<<<<

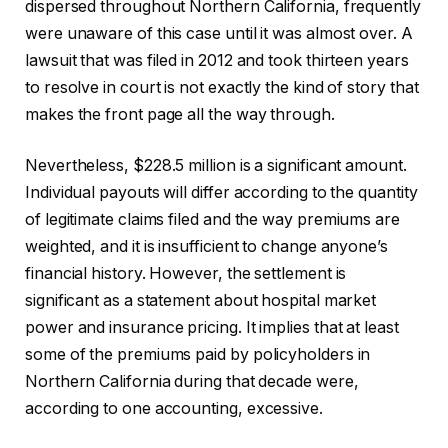
dispersed throughout Northern California, frequently
were unaware of this case until it was almost over. A
lawsuit that was filed in 2012 and took thirteen years
to resolve in court is not exactly the kind of story that
makes the front page all the way through.
Nevertheless, $228.5 million is a significant amount.
Individual payouts will differ according to the quantity
of legitimate claims filed and the way premiums are
weighted, and it is insufficient to change anyone’s
financial history. However, the settlement is
significant as a statement about hospital market
power and insurance pricing. It implies that at least
some of the premiums paid by policyholders in
Northern California during that decade were,
according to one accounting, excessive.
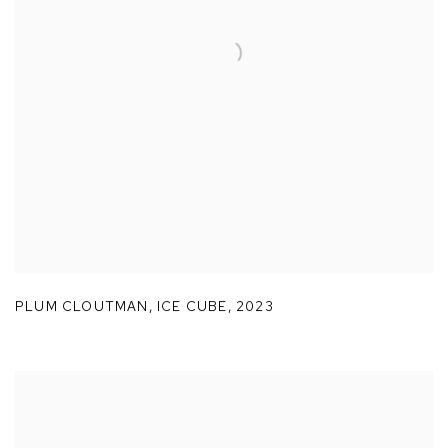
PLUM CLOUTMAN
,
ICE CUBE
,
2023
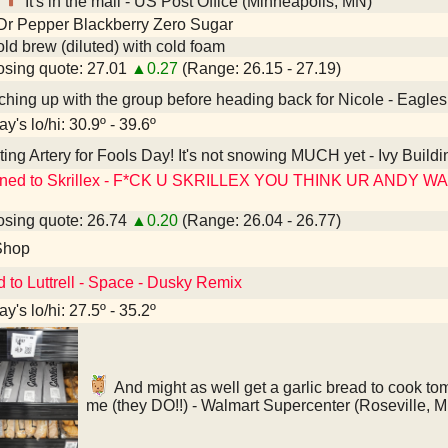
It's in the mail - US Post Office (Minneapolis, MN)
Dr Pepper Blackberry Zero Sugar
old brew (diluted) with cold foam
sing quote: 27.01
▲0.27
(Range: 26.15 - 27.19)
hing up with the group before heading back for Nicole - Eagle
y's lo/hi: 30.9º - 39.6º
ting Artery for Fools Day! It's not snowing MUCH yet - Ivy Buildi
ened to Skrillex - F*CK U SKRILLEX YOU THINK UR ANDY 
sing quote: 26.74
▲0.20
(Range: 26.04 - 26.77)
Shop
d to Luttrell - Space - Dusky Remix
y's lo/hi: 27.5º - 35.2º
And might as well get a garlic bread to cook tomo
me (they DO!!) - Walmart Supercenter (Roseville,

>>>>

→ Your goal
From the entries above, return exactly the line containing "Individual payouts will", the line containing "significant as a", and all lines between, and nothing else.

→ Output
Individual payouts will differ according to the quantity
of legitimate claims filed and the way premiums are
weighted, and it is insufficient to change anyone’s
financial history. However, the settlement is
significant as a statement about hospital market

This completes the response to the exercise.